Ironically, the movie "The China Syndrome," which detailed a cover-up over a near accident at a nuclear power plant had recently opened. It couldn't have been worse timing (for the nuclear industry).
A China Syndrome event is a hypothetical event in which a reactor core melts down, and the molten reactor core breaches the barriers below them and flow downwards through the floor of the containment building, melting their way to China.
Specifically, Unit 2 (TMI‑2) experienced a failure in the secondary, non‑nuclear section of the plant. As the NRC's fact sheet on the incident describes:
The main feedwater pumps stopped running, caused by either a mechanical or electrical failure, which prevented the steam generators from removing heat. First the turbine, then the reactor automatically shut down. Immediately, the pressure in the primary system (the nuclear portion of the plant) began to increase. In order to prevent that pressure from becoming excessive, the pilot-operated relief valve (a valve located at the top of the pressurizer) opened. The valve should have closed when the pressure decreased by a certain amount, but it did not. Signals available to the operator failed to show that the valve was still open. As a result, cooling water poured out of the stuck-open valve and caused the core of the reactor to overheat.Right, there were not massive quantities of radiation released. But there was some amount of radiation released.
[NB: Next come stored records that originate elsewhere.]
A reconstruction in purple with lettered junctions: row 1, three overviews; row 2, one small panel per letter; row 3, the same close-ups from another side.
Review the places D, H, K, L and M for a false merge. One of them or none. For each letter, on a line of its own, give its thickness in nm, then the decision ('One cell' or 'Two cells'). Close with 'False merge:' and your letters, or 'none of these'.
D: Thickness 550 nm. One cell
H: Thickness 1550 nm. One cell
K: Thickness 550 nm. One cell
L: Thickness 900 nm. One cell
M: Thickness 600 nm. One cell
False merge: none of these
As coolant flowed from the core through the pressurizer, the instruments available to reactor operators provided confusing information. There was no instrument that showed the level of coolant in the core. Instead, the operators judged the level of water in the core by the level in the pressurizer, and since it was high, they assumed that the core was properly covered with coolant. In addition, there was no clear signal that the pilot-operated relief valve was open. As a result, as alarms rang and warning lights flashed, the operators did not realize that the plant was experiencing a loss-of-coolant accident. They took a series of actions that made conditions worse by simply reducing the flow of coolant through the core.
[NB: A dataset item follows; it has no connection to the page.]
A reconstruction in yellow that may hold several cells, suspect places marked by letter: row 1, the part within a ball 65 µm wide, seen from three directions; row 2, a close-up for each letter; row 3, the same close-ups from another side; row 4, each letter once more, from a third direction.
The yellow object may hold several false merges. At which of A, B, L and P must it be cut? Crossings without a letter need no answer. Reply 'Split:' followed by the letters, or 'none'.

Because adequate cooling was not available, the nuclear fuel overheated to the point at which the zirconium cladding (the long metal tubes which hold the nuclear fuel pellets) ruptured and the fuel pellets began to melt. It was later found that about one-half of the core melted during the early stages of the accident. Although the TMI-2 plant suffered a severe core meltdown, the most dangerous kind of nuclear power accident, it did not produce the worst-case consequences that reactor experts had long feared. In a worst-case accident, the melting of nuclear fuel would lead to a breach of the walls of the containment building and release massive quantities of radiation to the environment. But this did not occur as a result of the Three Mile Island accident.
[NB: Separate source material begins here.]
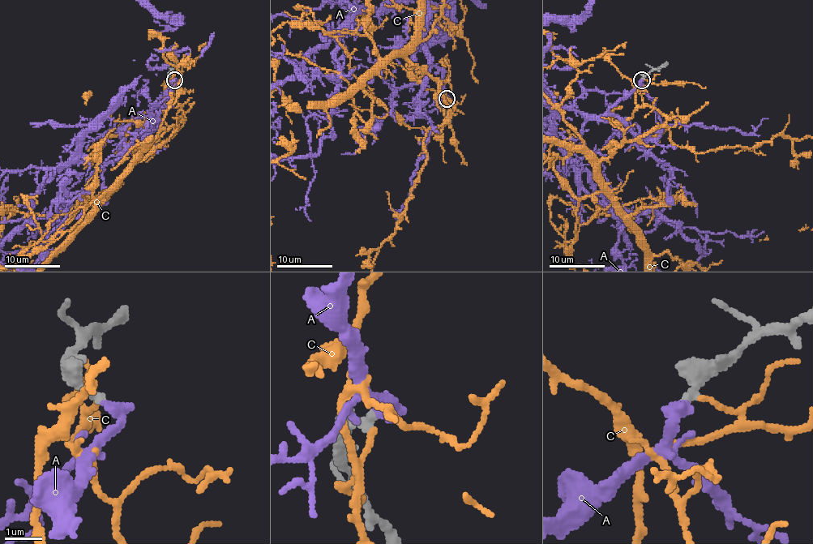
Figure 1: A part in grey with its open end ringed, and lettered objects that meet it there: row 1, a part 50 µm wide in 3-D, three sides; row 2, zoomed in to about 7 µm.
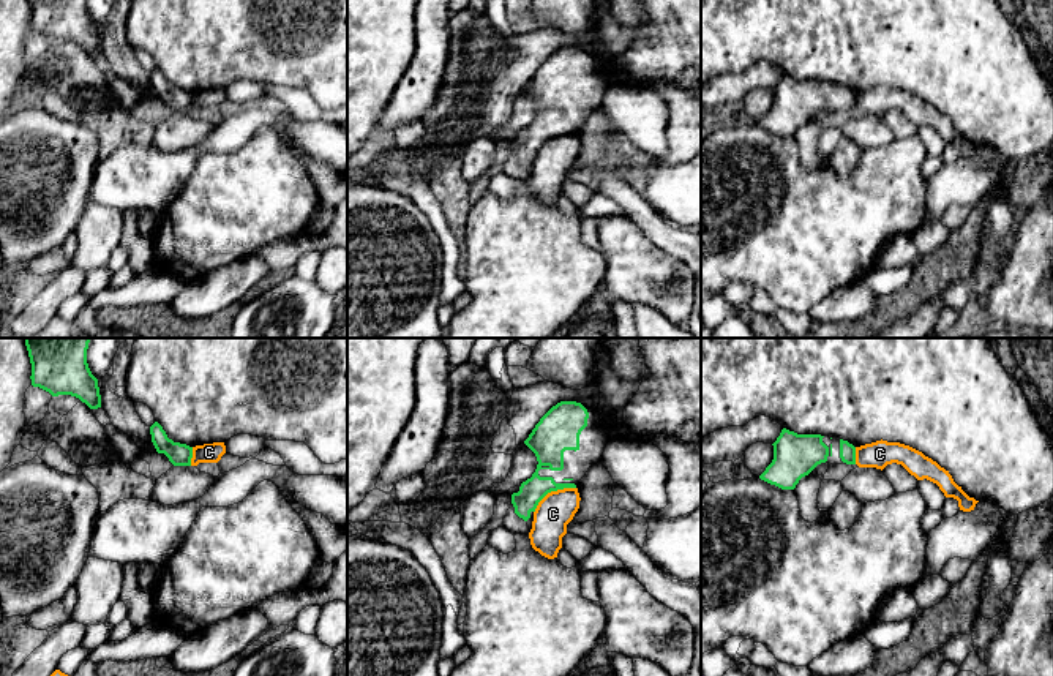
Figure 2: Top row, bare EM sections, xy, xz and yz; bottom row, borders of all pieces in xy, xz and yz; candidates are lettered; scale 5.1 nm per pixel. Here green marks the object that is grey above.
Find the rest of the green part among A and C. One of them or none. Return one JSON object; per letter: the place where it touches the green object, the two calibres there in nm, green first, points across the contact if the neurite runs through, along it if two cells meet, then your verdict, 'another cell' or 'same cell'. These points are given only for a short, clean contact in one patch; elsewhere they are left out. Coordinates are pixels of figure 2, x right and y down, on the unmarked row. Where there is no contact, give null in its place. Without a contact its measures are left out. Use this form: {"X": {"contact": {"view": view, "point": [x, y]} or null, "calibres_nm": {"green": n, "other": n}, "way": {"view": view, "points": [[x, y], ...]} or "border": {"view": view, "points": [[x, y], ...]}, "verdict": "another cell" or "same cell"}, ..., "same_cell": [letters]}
{"A": {"contact": null, "verdict": "same cell"}, "C": {"contact": {"view": "xz", "point": [551, 136]}, "calibres_nm": {"green": 190, "other": 180}, "border": {"view": "xz", "points": [[575, 133], [551, 136], [534, 158]]}, "verdict": "another cell"}, "same_cell": ["A"]}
Granted, this was no Chernobyl. But it did raise red flags about safety in the U.S. nuclear industry.
Now, with global warming an issue on many people's minds, the nuclear industry sees a change for a renaissance.
Twenty percent of America's electricity is generated by nuclear power. Contrast this with France, where over 70% is generated by nuclear energy.
Yet not all are happy with the development, global warming aside.
Dr. Edwin Lyman of the Union of Concerned Scientists, said
"The industry is engaged in an all-out public relations campaign. They're painting nuclear energy as clean-air energy by talking about the fact that it doesn't release pollutants into the atmosphere.
"But the issue really is the potential for a catastrophic accident or a terrorist attack. And this is what the industry does not want to address head on.
"My concern is that as Three Mile Island retreats into the distance, people forget and complacency sets in. That is the biggest danger and the biggest threat to nuclear safety."